→ Material to process
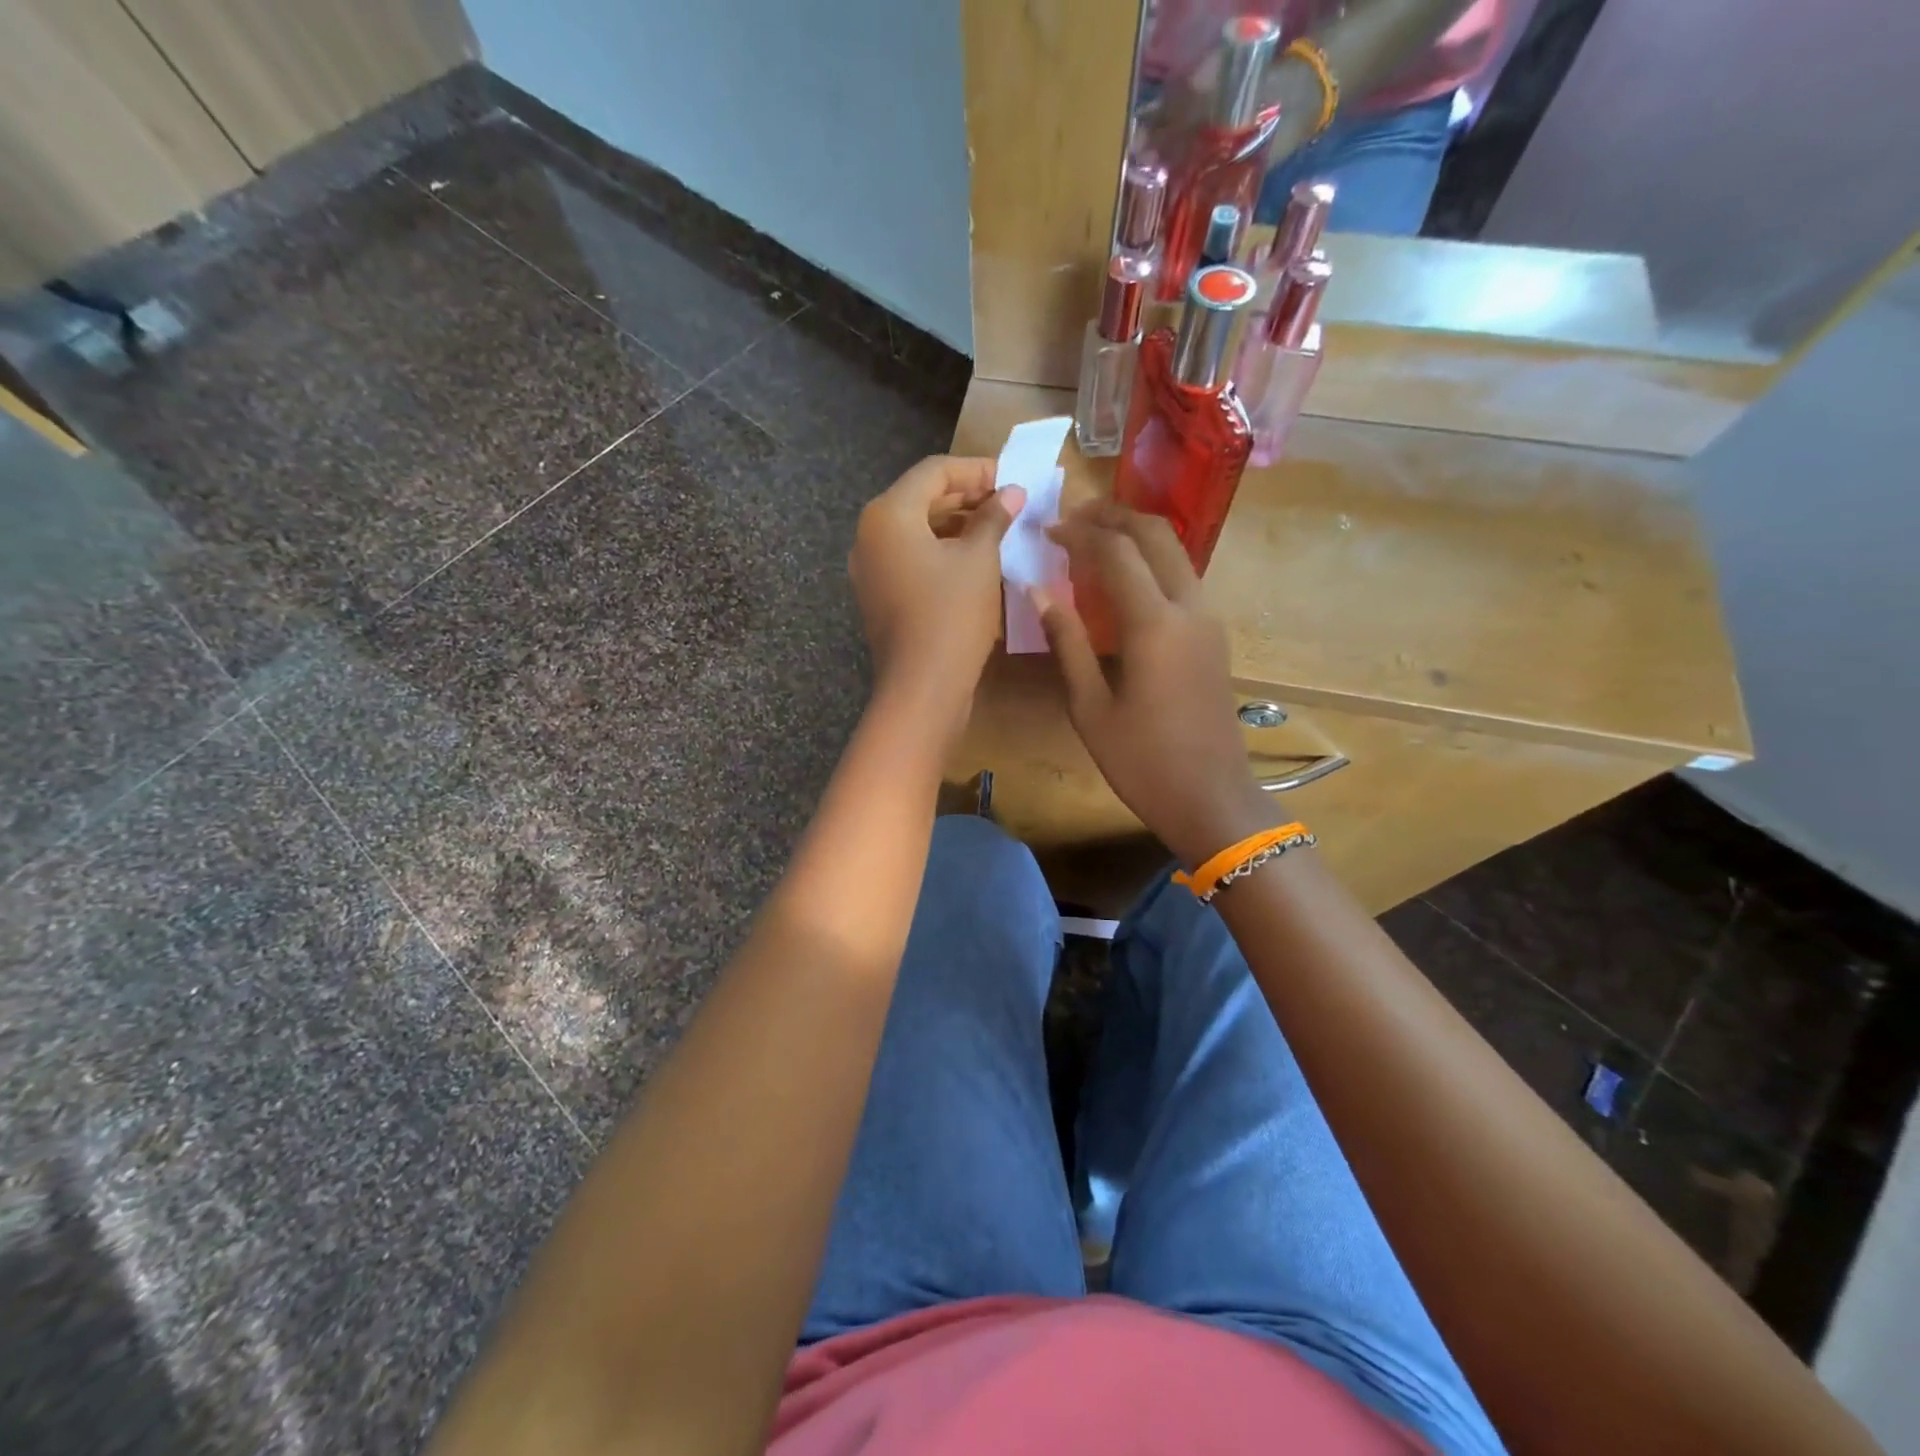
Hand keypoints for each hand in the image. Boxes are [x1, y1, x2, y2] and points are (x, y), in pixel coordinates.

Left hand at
--
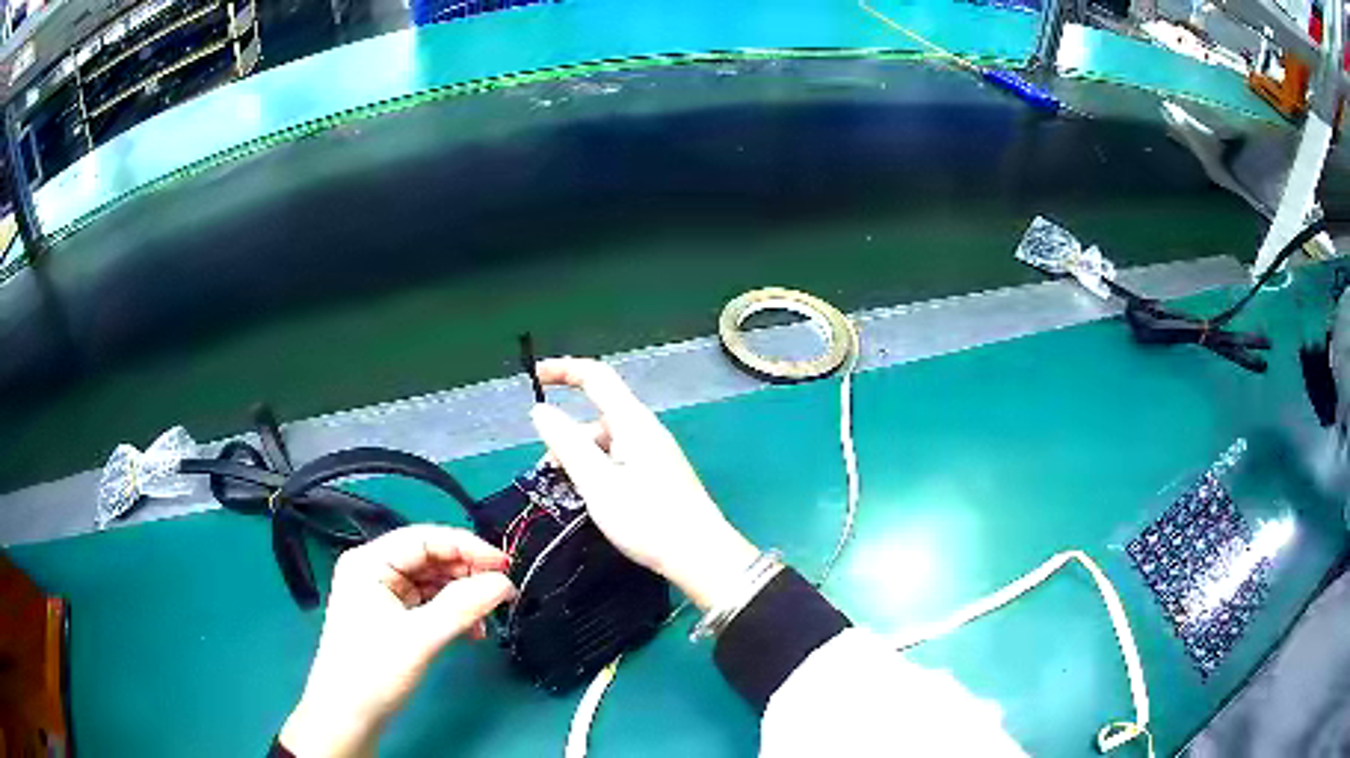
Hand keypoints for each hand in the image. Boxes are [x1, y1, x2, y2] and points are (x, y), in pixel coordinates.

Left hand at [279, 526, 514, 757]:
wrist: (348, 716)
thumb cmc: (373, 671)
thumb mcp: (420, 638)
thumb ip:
* * *
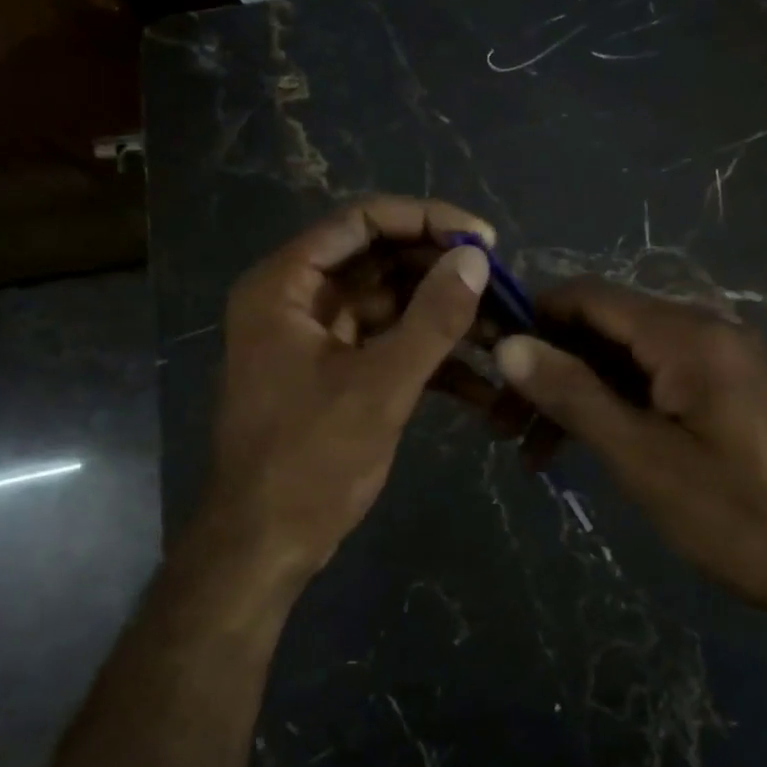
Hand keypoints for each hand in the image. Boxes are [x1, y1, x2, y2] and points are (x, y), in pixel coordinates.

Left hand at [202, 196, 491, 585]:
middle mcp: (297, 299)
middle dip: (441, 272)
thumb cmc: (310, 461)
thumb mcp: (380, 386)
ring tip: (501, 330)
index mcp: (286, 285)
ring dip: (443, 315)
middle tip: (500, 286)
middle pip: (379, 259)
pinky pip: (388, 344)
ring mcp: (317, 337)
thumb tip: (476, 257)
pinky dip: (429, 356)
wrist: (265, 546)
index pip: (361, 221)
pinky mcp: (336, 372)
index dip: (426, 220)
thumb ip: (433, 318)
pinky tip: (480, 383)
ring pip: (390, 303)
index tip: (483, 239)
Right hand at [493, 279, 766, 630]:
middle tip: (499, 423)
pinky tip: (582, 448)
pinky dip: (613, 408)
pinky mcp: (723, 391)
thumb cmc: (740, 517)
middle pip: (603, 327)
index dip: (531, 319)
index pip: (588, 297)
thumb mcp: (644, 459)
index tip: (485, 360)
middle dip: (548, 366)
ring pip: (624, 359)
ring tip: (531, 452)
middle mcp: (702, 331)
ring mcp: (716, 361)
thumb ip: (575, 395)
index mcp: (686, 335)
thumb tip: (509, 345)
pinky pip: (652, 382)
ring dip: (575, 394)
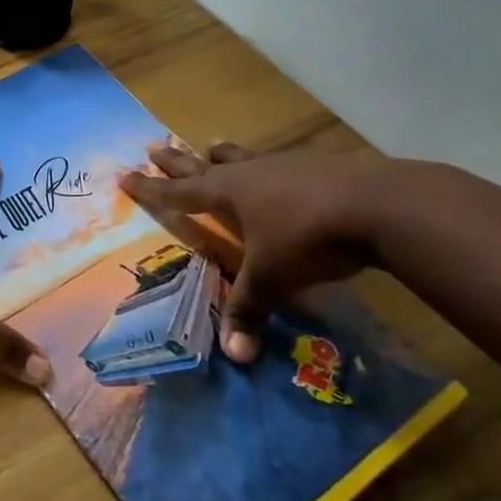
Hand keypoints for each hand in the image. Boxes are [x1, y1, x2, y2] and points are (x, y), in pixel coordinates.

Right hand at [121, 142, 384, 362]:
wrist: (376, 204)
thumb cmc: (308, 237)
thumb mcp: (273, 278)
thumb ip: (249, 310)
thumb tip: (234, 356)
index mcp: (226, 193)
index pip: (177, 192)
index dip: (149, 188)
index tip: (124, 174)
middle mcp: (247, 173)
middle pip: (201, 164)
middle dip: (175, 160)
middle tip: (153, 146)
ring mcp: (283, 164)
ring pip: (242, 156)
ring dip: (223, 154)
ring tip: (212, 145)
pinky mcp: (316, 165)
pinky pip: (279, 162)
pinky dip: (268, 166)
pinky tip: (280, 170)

→ Work required
Transcribe exactly the lines above, beginning at the one with "pinky mcp: (723, 391)" and going up to and including the one with "pinky tip: (280, 170)". Pictures do not belong in the copy.

→ Solution to this exercise
pinky mcp: (723, 391)
thumb cmc: (740, 517)
middle pip: (603, 327)
index dip: (531, 319)
index pip: (588, 297)
thumb mcp: (644, 459)
index tip: (485, 360)
middle dip: (548, 366)
ring pip: (624, 359)
ring tip: (531, 452)
middle mcp: (702, 331)
ring mcp: (716, 361)
thumb ip: (575, 395)
index mcp: (686, 335)
thumb tip: (509, 345)
pinky pip: (652, 382)
ring dip: (575, 394)
Hand keypoints for each hand in the image. Boxes are [x1, y1, x2, y2] and points are (x, y), in pixel coordinates.

Right hand at [121, 142, 384, 362]:
wrist: (376, 204)
thumb cmc: (308, 237)
thumb mcp: (273, 278)
thumb ip: (249, 310)
thumb tip: (234, 356)
index mcp: (226, 193)
index pip: (177, 192)
index dip: (149, 188)
index tip: (124, 174)
middle mcp: (247, 173)
middle pip: (201, 164)
middle dip: (175, 160)
middle tip: (153, 146)
ring mcp: (283, 164)
ring pip: (242, 156)
ring dip: (223, 154)
ring tip: (212, 145)
pinky mcp: (316, 165)
pinky pip: (279, 162)
pinky dip: (268, 166)
pinky tip: (280, 170)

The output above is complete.